*** READING PASSAGE Section Begins ***

14. September 2018

Football, education and equality.

The Kavli Trust supports PlayOnside for another two years, helping to ensure that more children and youth in the border areas between Thailand and Myanmar are able to attend school, and that they get to play football. PlayOnside also uses football as a way to promote the rights of girls.

PlayOnside is working with an increasing number of children and youth in Mae Sot and surrounding areas in the north of Thailand, only kilometres from the border to Myanmar.

“Over the summer, we have expanded the project to include seven new schools,” says Ole Michelsen, programme coordinator in the organisation.

The expansion means that every weekend, at the PlayOnside football tournament, several hundred additional children can benefit from football training sessions full of fun and learning, while meeting students from other schools.

PlayOnside is a Norwegian and Spanish organisation that gives children and young refugees from Myanmar the opportunity to play and to develop through a variety of football-related activities. The work is focused around three main areas: equality, integration and education.


Football can be a great arena for development and equality! PlayOnside uses football as a tool to promote girls’ rights among migrants and refugees on the border between Thailand and Myanmar.

The renewed support from the Kavli Trust will be used to further expand and improve upon the programme.

“All of us at PlayOnside are incredibly proud and grateful to have the Kavli Trust as our partner. The Trust’s contribution to PlayOnside enables us to reach even more marginalised children and youth living in difficult conditions on the border between Thailand and Myanmar. The Kavli Trust has shown great interest in our work, and we look forward to developing a long-term partnership,” says Ole Michelsen.


Good, stable communities are built through focusing on girls’ rights. Though football, PlayOnside are leading the way by challenging local attitudes and proving that girls both want to and are able to play football! It just has to be facilitated.

He points out that without close, long-term partners, it is difficult to create lasting change.

“This is why it is such great news that the Kavli Trust wants to support PlayOnside not only in 2018 but also in 2019. This enables us to plan ahead and allows us to provide children and youth, living unstable lives as refugees and migrants in Thailand, with positive experiences with PlayOnside, both on and off the pitch,” says Ole Michelsen.


Ole Michelsen, programme manager in PlayOnside.


Friendships are important to everyone. PlayOnside uses football to integrate Burmese refugee and migrant youth in Thailand. The Kavli Trust is very pleased to be able to support their work.


Young leadership is important to development. Through courses, PlayOnside has trained tens of local youths to be coaches. The courses have focused on values such as fair play, tolerance, respect, and that everyone should be allowed to participate.

“The Kavli Trust is pleased to be able to support the important development work that PlayOnside is doing on the border between Thailand and Myanmar. Their work is very focused, and we think it is great that football is used as a tool to achieve equality, inclusion and development. In this project, the goal is not to train the next Lionel Messi, but to foster the positive, soft values of team sports, such as team work and cooperation, fair play and tolerance,” says the general manager of the Kavli Trust, Inger Elise Iversen.

The Kavli Trust has supported PlayOnside since 2017. This new allocation totals at NOK 200,000 for 2018 and 2019.


Access to games and sports is a fundamental right for all children. PlayOnside facilitates just that for Burmese refugees and migrants in Thailand.

Read more: Playing as a team

BACKGROUND

• As a result of long-term, internal conflicts in Myanmar, many people have fled and emigrated to neighbouring country Thailand.

• Many of these people are currently living in the north of Thailand, near the border to Myanmar.

• Neither refugees nor migrants have many formal rights, and in Thailand, they have little or no access to basic services such as health care and schooling.

• Many therefore depend on support from aid organisations.

• PlayOnside uses football to build bridges between the refugees and immigrants from Myanmar and their host communities.

Myanmar or Burma? The Kavli Trust follows the Norwegian standard and uses Myanmar. PlayOnside uses Burma. Both names are approved by the UN.


This is Laura, PlayOnside’s first female football coach. Laura is 20 years old and has grown up in the refugee camp Mae La in Thailand. She never got to play football when she was younger, but now she is a football coach and a great role model for the next generation of girls growing up on the border between Thailand and Myanmar.

*** READING PASSAGE Section Ends ***

According to the article on PlayOnside, what is the total of the Kavli Trust's new allocation, and which years does it cover? The records are separate material and are not part of the article on PlayOnside.

*** SUPPLIED RECORDS Section Begins ***

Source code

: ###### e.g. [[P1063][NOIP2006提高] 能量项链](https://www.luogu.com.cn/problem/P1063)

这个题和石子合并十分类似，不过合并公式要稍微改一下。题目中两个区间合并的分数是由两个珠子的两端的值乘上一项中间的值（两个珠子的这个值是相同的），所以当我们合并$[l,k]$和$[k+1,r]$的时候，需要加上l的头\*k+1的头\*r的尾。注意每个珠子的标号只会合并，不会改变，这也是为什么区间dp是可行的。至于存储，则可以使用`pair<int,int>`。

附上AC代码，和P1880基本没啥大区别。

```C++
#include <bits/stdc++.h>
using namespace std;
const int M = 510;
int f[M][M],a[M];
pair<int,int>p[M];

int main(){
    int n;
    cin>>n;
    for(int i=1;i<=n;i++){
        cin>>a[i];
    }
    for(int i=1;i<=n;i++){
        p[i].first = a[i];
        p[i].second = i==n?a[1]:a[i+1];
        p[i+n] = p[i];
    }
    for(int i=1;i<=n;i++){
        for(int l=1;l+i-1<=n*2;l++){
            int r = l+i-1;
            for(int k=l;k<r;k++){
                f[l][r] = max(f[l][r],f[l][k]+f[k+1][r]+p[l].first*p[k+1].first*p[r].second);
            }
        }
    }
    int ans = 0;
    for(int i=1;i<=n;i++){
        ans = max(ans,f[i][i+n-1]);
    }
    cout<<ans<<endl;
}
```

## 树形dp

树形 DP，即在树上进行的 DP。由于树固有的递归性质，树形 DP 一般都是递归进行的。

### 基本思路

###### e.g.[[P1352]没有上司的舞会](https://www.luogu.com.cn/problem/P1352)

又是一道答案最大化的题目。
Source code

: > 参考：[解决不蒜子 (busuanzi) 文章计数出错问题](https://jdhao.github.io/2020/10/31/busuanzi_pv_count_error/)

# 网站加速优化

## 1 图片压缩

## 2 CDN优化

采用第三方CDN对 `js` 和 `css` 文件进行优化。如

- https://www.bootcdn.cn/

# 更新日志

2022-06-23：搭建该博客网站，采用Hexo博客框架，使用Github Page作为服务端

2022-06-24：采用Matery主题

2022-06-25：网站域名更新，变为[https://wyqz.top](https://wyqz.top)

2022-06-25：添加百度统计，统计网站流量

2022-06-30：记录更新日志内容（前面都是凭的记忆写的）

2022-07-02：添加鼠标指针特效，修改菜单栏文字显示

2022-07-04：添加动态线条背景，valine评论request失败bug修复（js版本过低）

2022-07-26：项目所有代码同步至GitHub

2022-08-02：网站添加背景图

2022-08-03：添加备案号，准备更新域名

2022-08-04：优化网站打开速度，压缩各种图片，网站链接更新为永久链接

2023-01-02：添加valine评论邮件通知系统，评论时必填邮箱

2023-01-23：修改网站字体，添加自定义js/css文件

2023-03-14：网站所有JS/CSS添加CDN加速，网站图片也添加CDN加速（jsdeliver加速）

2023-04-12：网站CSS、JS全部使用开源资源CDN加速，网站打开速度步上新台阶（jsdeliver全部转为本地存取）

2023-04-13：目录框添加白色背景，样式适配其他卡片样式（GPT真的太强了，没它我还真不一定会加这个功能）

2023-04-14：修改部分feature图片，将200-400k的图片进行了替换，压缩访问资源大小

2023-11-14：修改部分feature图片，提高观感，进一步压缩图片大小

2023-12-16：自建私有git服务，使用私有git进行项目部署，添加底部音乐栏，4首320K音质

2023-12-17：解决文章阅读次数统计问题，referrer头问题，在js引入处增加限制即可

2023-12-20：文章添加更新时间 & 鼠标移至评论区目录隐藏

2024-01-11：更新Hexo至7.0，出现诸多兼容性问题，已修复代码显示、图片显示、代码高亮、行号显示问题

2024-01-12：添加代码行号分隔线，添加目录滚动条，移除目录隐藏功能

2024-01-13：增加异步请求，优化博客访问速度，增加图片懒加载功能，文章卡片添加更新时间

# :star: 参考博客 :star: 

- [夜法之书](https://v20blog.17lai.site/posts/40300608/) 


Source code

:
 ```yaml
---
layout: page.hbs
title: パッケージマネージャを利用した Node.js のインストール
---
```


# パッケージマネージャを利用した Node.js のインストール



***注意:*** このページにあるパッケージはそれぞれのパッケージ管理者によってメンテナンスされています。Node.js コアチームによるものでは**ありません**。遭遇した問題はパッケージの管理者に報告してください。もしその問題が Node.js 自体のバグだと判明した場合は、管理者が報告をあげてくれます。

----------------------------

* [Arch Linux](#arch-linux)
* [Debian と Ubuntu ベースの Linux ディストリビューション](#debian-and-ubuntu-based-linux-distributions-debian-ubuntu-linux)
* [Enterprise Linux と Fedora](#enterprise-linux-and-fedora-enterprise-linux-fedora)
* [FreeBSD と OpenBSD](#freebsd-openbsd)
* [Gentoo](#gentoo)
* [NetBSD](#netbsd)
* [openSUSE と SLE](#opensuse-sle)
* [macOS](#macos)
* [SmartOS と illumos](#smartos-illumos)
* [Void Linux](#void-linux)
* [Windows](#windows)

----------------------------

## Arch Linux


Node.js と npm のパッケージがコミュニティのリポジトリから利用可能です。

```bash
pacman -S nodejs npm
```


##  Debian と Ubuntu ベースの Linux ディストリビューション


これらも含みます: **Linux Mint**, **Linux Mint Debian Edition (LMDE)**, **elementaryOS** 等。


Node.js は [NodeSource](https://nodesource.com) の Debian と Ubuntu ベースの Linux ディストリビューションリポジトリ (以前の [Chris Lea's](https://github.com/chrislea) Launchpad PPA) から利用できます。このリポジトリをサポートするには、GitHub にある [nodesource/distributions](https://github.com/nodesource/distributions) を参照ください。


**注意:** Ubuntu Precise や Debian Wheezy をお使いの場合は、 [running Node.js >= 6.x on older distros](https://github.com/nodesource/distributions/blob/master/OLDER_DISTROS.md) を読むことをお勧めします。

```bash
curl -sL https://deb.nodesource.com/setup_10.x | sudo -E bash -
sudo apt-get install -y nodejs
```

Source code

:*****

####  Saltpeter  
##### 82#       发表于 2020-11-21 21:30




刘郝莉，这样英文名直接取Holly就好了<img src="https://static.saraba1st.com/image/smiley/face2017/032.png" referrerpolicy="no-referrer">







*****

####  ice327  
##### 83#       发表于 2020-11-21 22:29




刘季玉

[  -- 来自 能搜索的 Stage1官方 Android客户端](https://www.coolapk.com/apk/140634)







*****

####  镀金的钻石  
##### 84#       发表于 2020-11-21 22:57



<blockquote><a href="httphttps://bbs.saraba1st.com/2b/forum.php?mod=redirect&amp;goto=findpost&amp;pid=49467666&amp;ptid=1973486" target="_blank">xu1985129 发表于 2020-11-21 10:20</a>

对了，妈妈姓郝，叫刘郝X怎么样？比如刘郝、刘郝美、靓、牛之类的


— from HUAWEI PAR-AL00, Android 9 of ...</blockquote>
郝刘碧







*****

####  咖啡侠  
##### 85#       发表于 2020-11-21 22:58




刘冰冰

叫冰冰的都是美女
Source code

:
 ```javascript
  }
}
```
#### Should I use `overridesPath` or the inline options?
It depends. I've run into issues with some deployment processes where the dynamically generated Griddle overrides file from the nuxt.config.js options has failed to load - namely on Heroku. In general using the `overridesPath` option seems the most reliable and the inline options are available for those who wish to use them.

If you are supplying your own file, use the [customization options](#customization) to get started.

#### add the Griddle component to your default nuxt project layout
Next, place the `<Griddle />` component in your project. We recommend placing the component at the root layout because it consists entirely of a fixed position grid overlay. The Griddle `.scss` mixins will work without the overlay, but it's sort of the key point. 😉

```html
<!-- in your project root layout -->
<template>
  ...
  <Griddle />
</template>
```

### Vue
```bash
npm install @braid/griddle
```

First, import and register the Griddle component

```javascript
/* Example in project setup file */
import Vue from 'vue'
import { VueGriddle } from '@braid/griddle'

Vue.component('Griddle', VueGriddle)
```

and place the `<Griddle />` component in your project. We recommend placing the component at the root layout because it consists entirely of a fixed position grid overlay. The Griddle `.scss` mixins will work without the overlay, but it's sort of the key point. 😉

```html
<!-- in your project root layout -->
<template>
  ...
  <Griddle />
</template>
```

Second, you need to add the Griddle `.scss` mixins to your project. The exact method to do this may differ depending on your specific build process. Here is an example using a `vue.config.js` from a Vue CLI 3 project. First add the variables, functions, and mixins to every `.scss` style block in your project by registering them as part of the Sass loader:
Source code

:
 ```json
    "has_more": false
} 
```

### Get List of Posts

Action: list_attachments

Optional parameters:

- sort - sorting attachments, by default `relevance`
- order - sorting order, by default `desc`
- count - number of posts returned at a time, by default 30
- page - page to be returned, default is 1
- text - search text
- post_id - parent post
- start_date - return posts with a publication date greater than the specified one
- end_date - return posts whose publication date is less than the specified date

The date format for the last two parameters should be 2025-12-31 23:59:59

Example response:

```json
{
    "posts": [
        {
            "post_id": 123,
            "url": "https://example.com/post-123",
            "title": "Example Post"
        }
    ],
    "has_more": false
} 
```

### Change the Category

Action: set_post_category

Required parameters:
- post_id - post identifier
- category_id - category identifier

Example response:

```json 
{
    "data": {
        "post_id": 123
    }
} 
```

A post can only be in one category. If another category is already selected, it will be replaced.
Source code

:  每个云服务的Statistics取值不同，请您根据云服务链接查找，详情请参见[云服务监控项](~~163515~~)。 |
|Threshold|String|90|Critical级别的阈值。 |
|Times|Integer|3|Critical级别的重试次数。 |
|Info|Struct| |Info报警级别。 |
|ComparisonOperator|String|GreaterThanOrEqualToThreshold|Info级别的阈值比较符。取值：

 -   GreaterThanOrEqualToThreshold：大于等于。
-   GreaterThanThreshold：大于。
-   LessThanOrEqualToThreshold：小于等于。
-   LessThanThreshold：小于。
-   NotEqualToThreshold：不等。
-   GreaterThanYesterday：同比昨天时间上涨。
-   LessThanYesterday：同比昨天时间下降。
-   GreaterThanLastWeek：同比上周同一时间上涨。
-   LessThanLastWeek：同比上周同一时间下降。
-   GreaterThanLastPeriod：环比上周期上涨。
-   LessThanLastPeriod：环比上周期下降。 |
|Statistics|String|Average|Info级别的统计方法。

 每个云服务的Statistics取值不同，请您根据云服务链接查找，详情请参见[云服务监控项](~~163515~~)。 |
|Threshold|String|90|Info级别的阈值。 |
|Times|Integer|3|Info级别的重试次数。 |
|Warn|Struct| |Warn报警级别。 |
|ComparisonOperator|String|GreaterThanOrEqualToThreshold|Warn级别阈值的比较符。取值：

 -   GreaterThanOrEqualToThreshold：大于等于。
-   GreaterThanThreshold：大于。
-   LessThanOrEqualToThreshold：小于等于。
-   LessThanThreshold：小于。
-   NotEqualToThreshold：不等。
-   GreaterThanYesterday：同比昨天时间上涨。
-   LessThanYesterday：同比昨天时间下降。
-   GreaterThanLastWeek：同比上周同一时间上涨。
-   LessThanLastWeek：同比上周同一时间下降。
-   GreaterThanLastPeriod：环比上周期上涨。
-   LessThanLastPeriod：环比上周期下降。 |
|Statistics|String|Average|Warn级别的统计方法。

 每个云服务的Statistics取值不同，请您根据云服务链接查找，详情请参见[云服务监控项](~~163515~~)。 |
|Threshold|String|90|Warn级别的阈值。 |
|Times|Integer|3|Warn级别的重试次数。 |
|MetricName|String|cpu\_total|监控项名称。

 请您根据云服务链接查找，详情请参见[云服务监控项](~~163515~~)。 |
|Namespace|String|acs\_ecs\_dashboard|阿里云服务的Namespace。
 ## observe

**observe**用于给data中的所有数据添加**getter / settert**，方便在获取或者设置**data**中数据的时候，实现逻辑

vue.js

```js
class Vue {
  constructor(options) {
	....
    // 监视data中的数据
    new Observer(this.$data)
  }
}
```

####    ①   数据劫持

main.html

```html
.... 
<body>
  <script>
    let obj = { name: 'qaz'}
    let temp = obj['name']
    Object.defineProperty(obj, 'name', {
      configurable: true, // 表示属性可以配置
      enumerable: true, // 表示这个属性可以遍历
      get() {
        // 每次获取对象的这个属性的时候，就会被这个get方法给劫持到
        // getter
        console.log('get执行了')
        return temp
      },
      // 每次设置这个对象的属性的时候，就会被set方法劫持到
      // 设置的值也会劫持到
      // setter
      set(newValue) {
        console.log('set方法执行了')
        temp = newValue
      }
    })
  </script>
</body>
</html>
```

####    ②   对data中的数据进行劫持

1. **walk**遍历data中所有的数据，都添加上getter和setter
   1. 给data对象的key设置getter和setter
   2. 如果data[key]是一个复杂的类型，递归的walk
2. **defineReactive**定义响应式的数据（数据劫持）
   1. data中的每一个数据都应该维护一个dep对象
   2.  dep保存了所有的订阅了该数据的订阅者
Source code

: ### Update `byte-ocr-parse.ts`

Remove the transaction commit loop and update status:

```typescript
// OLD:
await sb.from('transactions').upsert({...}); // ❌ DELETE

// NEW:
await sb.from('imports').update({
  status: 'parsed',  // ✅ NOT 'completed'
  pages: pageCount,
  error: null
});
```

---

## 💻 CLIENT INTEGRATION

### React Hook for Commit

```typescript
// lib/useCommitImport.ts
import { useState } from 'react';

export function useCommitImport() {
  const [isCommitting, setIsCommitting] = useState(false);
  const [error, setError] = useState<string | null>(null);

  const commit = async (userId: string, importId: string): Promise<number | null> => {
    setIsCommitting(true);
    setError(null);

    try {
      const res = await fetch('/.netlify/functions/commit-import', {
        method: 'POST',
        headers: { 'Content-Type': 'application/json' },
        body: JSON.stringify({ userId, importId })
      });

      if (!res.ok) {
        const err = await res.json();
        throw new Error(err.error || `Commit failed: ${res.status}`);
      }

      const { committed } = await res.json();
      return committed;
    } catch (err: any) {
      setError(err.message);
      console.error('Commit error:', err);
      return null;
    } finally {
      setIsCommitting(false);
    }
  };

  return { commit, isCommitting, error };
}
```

*** SUPPLIED RECORDS Section Ends ***

- _WORKED SOLUTION_
The new allocation totals NOK 200,000 for 2018 and 2019.